Я, может быть, и катался бы, но не люблю менять партнёрш, коллег. В этом плане я достаточно верный человек, хотя тут речь даже не про верность. Я не хотел заново с кем-то скатываться. Плюс, зная свой вид спорта — танцы на льду, — понимал, что как минимум один из партнёров должен быть финансово состоятельным. А висеть у кого-то на шее или искать дополнительный заработок после тренировок я не хотел.
— Но наверняка ведь приходилось хотя бы в начале карьеры искать подработку на стороне?
— Было такое. Год-два выдались очень тяжёлыми в финансовом плане.
— Самый экзотический способ, которым вы зарабатывали деньги?
— Одно время даже раздавал листовки на улице. Что поделать, заработка в самом начале тренерского пути было очень мало, приходилось как-то выкручиваться. Мама у меня одна в другом городе. Помогала по мере возможности, и я ей очень за это благодарен. Но, опять же, я ни о чём не жалею и даже благодарен, что жизнь дала мне возможность понять, как непросто иногда добываются деньги.
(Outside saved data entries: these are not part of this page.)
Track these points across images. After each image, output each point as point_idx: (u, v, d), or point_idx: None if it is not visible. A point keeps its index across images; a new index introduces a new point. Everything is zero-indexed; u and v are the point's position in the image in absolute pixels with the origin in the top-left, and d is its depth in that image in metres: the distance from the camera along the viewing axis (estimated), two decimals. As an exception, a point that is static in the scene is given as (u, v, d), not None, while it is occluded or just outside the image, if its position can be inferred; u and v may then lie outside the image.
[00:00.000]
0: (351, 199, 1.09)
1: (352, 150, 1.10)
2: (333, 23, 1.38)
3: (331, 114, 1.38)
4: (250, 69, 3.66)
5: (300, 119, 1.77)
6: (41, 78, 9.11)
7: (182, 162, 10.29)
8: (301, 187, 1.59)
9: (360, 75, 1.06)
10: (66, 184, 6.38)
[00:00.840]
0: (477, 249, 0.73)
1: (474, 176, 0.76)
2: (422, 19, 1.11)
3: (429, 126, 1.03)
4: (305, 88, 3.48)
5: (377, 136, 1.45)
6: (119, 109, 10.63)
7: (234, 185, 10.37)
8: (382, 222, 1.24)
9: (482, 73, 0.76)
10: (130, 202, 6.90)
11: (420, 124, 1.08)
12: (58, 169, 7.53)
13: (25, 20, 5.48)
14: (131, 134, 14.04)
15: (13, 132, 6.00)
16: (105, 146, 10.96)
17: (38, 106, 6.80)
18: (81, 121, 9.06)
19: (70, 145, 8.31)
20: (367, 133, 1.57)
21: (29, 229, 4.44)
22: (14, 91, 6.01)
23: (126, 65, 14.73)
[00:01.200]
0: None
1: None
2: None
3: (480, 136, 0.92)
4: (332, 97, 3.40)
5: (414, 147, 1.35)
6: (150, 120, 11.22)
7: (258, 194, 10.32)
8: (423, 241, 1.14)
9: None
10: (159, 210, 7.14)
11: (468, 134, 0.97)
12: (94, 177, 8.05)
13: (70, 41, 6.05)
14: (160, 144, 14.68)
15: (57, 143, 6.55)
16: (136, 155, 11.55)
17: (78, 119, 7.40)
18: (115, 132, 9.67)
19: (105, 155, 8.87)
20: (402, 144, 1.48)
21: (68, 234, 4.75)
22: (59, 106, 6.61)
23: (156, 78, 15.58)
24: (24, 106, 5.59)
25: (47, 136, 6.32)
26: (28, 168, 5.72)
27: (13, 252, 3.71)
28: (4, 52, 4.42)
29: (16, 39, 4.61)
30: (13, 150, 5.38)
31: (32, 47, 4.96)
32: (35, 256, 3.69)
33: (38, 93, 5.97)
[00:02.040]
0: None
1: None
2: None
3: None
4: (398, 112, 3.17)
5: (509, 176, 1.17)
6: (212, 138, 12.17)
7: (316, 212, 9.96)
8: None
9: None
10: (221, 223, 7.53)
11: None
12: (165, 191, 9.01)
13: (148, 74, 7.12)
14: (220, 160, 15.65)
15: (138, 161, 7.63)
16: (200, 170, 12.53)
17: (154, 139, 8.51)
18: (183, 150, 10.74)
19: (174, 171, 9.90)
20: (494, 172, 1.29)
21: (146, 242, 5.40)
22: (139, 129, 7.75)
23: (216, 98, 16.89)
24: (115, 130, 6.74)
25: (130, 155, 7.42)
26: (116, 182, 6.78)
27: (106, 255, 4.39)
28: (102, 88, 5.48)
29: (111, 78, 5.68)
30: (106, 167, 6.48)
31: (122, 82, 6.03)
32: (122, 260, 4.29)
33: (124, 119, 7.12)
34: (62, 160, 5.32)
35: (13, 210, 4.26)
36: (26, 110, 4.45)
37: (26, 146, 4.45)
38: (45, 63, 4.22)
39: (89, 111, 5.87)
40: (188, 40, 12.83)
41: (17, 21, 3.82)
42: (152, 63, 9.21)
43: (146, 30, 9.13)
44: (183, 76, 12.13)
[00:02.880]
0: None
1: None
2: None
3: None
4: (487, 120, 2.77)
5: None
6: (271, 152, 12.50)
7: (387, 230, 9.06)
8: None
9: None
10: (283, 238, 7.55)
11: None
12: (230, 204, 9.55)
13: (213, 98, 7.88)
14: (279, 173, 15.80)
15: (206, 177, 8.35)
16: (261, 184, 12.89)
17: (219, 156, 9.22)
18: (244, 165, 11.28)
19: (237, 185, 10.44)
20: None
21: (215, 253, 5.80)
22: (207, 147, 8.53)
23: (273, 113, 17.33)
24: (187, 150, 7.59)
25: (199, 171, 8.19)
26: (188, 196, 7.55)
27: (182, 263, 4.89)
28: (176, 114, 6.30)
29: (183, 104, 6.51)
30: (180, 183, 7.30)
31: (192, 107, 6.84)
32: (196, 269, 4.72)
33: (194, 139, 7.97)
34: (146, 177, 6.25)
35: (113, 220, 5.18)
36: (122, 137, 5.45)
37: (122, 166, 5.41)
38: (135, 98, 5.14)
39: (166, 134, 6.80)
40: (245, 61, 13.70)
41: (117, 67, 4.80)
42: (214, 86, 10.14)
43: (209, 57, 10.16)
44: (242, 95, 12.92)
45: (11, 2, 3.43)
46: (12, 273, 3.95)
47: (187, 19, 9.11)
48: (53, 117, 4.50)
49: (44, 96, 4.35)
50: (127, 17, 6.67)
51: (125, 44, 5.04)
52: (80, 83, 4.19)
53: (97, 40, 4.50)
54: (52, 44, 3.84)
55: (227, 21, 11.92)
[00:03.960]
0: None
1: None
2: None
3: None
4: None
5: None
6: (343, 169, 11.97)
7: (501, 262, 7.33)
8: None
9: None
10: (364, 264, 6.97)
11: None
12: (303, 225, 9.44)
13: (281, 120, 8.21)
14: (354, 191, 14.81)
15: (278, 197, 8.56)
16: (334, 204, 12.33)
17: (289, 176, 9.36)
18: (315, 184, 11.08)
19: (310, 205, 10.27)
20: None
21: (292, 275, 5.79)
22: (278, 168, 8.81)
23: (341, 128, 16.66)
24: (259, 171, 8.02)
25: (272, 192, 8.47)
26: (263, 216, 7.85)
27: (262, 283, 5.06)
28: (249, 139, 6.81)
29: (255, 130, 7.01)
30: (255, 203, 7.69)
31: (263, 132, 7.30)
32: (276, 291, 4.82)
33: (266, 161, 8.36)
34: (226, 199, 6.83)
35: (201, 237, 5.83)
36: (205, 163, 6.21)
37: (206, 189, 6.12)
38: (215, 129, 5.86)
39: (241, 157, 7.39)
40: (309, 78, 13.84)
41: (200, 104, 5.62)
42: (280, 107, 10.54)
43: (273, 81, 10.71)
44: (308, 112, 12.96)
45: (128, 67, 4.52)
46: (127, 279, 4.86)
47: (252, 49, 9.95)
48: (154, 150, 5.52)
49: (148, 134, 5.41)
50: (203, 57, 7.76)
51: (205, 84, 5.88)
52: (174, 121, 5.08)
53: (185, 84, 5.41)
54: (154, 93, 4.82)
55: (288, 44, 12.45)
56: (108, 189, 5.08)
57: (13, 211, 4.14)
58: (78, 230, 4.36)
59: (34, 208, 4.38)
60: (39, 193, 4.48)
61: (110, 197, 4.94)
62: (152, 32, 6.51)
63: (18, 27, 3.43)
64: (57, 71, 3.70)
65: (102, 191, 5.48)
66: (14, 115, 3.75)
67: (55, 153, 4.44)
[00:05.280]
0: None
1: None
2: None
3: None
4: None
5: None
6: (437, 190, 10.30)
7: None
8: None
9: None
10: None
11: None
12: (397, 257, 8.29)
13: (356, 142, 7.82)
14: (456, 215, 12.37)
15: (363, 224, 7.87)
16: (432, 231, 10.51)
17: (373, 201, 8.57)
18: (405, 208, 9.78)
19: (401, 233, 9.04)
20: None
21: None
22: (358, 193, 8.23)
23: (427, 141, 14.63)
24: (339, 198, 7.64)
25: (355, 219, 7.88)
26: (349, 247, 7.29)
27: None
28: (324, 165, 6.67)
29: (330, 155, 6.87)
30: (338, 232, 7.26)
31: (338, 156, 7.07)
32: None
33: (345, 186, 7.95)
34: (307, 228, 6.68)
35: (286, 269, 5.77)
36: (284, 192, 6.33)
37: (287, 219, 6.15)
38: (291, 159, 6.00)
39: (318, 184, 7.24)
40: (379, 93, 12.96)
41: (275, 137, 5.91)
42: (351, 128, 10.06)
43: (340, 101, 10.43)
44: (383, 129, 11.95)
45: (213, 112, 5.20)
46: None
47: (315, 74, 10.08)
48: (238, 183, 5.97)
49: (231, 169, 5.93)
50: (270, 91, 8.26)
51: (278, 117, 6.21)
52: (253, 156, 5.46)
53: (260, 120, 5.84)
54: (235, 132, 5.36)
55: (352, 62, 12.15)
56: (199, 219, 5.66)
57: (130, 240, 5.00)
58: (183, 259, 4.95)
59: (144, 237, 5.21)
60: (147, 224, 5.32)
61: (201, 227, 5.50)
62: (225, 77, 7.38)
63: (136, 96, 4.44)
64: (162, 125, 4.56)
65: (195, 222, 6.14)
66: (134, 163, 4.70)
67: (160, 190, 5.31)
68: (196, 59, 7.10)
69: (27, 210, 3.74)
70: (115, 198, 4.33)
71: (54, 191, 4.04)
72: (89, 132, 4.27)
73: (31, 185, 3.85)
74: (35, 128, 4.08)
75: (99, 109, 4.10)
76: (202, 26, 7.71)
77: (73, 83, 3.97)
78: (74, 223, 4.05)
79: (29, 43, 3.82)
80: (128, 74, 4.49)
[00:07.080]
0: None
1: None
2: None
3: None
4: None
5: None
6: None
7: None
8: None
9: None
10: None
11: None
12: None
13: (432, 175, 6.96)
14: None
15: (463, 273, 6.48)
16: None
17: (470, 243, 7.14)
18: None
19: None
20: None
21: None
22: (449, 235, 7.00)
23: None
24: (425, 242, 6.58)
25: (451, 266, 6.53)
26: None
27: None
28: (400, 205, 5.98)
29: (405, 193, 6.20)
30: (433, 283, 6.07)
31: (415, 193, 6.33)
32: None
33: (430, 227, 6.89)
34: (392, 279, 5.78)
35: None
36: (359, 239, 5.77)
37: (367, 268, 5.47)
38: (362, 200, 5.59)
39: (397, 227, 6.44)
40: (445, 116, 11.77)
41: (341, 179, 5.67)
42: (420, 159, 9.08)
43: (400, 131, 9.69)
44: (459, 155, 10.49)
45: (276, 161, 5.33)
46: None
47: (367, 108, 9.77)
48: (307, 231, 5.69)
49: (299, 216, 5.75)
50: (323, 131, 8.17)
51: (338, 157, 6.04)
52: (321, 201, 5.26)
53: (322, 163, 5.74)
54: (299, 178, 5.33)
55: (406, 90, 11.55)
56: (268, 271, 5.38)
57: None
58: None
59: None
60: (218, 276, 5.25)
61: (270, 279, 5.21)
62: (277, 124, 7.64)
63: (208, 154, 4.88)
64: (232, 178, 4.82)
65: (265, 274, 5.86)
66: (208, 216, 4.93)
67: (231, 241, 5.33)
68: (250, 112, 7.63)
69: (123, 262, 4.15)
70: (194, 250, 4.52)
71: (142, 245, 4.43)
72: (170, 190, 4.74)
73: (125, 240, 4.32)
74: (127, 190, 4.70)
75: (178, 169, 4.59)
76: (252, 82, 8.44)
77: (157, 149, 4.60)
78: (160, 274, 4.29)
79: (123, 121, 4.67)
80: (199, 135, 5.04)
Спортсменам своим тоже иногда говорю: радуйтесь, когда находитесь на катке, потому что это — тот самый момент счастья, когда у вас есть возможность не просто заниматься тем, что нравится, но куда-то выбиться, стать популярными и успешными. Многие ведь даже не подозревают, что в жизни что-то может быть хуже и тяжелее, чем прокат произвольной.